No Brasil, as ações afirmativas têm sido implantadas nos últimos anos sobretudo em benefício da população negra, através da destinação de vagas em determinados serviços e no incentivo em determinados cargos para a inserção de gente de cor negra. O Brasil, com isso, é um lugar paradigmático para se pensar a aplicação da teoria fraseana, uma vez que as várias desigualdades marcam a situação do país - em especial nossa realidade de desigualdade socioeconômica e de desigualdade racial.

A modernidade no Brasil chegou encontrando um terreno com amplas marcas de conservadorismo e tradicionalismo, numa situação que se conjuga até hoje em variados setores sociais (Ribeiro, 2007). Essa relação mal resolvida entre a modernidade e o tradicionalismo remanescente da escravidão é, do meu ponto de vista, o principal fator de promoção das nossas desigualdades. No caso da realidade do negro, esta população foi trazida para servir como mão-de-obra explorada em benefício de uma classe rural que para si conjugavam o poderio econômico e político da colônia. Como justificação para tamanha exploração, foram usados uma série de argumentos ideológicos que colocavam o negro numa situação de sub-raça, algo como sub-humano. Junto da escravidão, nasceu, portanto, uma concepção bastante preconceituosa e segregacionista em relação àqueles que vieram apenas para servir incondicionalmente a estrutura de uma sociedade em formação, e acabaram sendo o cerne das grandes construções do país (Silva, 1988).

Entretanto, o fim da escravidão, após séculos de exploração, foi causado por motivos econômicos de um Brasil já emancipado, e por pressões externas da Inglaterra. Enquanto a Europa vivia, do ponto de vista econômico, o progresso da industrialização (com todas as suas repercussões e problematizações sociais), e mergulhava nos ideais iluministas e liberais, o Brasil continuava eminentemente envolto no tradicionalismo político e na dependência agrícola para fins de exportação.

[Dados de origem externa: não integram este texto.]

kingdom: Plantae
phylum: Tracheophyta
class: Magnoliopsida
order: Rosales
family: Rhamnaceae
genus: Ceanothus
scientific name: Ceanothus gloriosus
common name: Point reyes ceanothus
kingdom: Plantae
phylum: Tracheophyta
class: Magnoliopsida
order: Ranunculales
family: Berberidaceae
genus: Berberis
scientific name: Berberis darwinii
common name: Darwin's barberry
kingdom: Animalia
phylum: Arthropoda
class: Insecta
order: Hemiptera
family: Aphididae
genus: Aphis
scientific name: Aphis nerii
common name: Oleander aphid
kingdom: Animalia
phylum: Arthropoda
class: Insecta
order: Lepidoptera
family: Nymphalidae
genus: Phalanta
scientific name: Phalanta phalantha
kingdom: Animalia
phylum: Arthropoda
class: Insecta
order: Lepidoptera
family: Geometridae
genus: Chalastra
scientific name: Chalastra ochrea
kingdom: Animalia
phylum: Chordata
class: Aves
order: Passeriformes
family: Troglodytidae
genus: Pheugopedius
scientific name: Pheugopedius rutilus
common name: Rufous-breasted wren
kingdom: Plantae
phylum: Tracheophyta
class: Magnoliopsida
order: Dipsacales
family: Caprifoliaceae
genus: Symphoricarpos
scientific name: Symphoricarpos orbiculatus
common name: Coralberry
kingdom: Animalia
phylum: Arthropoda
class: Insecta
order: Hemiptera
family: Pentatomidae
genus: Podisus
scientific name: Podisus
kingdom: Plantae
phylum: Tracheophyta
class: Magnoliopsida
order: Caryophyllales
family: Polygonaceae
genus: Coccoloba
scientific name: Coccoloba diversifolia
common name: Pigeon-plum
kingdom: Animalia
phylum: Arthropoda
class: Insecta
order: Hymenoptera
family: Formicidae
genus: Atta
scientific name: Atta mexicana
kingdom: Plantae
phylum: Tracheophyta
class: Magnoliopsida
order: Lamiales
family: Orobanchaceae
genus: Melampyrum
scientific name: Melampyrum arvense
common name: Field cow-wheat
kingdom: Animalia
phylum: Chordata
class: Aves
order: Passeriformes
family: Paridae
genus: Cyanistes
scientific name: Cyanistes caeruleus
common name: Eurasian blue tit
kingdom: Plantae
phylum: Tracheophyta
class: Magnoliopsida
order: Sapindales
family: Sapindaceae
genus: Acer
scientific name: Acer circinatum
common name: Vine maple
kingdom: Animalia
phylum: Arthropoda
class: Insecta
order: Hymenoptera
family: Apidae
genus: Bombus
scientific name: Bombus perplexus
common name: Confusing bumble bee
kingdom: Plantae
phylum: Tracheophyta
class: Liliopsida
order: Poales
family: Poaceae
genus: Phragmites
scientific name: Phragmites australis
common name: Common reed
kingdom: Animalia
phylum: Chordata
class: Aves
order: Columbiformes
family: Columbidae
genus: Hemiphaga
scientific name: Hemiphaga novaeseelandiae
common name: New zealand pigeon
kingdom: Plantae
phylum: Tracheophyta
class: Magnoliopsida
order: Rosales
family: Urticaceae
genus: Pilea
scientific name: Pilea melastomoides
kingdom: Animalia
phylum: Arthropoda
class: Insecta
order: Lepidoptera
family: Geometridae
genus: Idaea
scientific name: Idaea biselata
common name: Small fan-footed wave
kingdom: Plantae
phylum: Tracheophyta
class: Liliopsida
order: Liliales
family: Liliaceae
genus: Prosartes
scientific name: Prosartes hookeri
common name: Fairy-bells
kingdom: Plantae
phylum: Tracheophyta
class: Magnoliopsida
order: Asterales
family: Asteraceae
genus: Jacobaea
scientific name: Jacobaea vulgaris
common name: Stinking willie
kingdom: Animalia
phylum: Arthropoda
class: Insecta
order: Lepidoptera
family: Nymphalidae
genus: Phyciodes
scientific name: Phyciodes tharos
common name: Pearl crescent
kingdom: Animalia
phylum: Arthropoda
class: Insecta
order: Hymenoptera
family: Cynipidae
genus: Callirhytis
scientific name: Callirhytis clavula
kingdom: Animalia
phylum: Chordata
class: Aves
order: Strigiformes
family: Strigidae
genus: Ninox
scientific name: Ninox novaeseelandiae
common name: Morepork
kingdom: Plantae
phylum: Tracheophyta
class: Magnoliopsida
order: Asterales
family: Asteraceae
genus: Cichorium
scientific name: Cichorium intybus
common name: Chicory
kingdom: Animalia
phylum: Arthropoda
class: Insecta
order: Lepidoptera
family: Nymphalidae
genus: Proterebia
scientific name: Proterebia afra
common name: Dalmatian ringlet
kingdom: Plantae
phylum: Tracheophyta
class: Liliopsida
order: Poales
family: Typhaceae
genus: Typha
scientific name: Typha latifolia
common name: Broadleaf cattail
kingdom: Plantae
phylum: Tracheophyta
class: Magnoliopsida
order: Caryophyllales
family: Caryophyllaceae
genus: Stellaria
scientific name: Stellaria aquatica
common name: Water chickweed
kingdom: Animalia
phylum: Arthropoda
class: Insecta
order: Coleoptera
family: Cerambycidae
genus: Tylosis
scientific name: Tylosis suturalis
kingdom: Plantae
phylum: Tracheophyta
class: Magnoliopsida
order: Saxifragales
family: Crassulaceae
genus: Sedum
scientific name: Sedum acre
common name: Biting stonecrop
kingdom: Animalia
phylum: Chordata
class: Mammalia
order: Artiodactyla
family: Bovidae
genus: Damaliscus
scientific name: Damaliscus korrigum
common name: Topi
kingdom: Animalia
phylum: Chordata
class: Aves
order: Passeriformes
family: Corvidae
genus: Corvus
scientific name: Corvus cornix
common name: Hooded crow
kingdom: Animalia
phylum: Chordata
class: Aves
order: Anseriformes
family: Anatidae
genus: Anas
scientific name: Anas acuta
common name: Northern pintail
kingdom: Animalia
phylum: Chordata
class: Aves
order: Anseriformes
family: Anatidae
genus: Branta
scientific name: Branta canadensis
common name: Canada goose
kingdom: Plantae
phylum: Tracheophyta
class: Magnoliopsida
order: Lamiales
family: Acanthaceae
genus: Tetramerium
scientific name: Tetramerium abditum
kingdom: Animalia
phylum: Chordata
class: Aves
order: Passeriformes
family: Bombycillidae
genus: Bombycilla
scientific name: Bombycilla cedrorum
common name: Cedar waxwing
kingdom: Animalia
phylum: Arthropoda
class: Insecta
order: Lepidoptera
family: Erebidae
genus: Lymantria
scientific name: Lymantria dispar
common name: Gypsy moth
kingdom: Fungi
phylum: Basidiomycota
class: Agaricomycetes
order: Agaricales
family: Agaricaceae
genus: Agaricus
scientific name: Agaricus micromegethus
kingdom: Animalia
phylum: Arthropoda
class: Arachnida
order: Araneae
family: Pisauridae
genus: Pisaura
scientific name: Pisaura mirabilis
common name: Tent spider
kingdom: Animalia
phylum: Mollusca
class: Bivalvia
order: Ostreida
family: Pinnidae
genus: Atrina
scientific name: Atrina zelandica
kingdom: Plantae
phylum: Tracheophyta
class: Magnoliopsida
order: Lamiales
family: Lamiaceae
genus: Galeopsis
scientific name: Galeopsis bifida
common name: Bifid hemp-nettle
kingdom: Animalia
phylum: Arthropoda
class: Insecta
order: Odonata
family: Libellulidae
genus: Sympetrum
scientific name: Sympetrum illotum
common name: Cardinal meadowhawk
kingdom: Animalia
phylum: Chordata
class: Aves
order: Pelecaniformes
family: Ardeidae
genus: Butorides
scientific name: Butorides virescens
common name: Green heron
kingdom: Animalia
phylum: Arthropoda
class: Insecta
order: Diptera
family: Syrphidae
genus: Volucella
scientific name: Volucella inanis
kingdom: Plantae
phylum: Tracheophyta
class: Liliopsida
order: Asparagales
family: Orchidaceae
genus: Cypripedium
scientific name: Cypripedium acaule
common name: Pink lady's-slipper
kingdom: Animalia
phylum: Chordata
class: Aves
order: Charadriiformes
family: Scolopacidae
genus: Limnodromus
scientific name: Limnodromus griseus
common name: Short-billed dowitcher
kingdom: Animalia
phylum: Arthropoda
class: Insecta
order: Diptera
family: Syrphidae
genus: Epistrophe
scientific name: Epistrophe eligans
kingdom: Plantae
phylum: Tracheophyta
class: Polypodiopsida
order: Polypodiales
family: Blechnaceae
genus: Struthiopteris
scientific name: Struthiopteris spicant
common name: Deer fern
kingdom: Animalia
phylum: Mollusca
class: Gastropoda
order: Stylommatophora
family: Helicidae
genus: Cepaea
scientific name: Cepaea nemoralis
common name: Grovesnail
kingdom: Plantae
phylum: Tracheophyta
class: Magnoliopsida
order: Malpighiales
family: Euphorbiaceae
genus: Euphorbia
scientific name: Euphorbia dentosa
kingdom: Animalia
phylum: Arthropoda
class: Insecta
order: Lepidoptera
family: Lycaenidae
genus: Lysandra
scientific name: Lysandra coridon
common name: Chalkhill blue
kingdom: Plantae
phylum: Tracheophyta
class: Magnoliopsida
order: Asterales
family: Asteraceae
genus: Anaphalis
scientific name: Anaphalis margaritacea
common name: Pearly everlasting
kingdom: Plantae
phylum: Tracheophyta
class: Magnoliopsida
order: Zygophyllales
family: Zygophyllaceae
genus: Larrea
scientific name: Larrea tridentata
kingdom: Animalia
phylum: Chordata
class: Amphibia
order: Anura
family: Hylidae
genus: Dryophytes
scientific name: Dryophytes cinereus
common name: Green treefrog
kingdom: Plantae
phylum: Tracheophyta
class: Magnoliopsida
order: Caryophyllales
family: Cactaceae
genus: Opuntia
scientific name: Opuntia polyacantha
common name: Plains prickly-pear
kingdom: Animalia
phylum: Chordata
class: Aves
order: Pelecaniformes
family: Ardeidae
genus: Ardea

Nesse sentido, o negro seria àquela altura uma figura representada por enorme contingente populacional, mas que pretendia ser descartada pelas políticas oficiais. Daí as tendências de embranquecimento vigentes em fins do século XIX e início do século XX, além da introdução na cultura de uma valorização de práticas de embranquecimento, expressas no contingente mestiço que marca o povo brasileiro até os dias de hoje. Dessa situação social, os negros e mestiços foram se constituindo a grande parte dos moradores dos cortiços, inicialmente, e das favelas no desenrolar das décadas do século XX. Também restaram a essa gente os trabalhos mais discriminados pela sociedade, trabalhos marcados pela baixa renda, profunda informalidade e baixa qualificação. Como resultado, a segregação foi crescendo, e aos negros foram sendo rotulados a imagem da “vadiagem” e de marginalidade.

Por terem partido de uma situação de extremo atraso e ainda sofrendo muito preconceito, os negros tiveram, na maioria dos períodos político-econômicos pós-escravidão, poucas oportunidades de ascensão social no Brasil. Como nos mostram os estudos de mobilidade social e de desigualdades sociais, a distância em relação aos brancos permanece considerável pouco mais de um século da libertação oficial (Ribeiro, 2007). No Brasil, o preconceito e a exclusão racial se deram de forma velada, não institucionalizada e não reconhecida abertamente. Isso dificultou e dificulta em muitos casos a tomada de ações por parte do poder público. Ações como as políticas de ações afirmativas costumam ser vistas como afronta à igualdade de oportunidades, ainda que muitas pesquisas revelem a desigualdade, a segregação e o preconceito.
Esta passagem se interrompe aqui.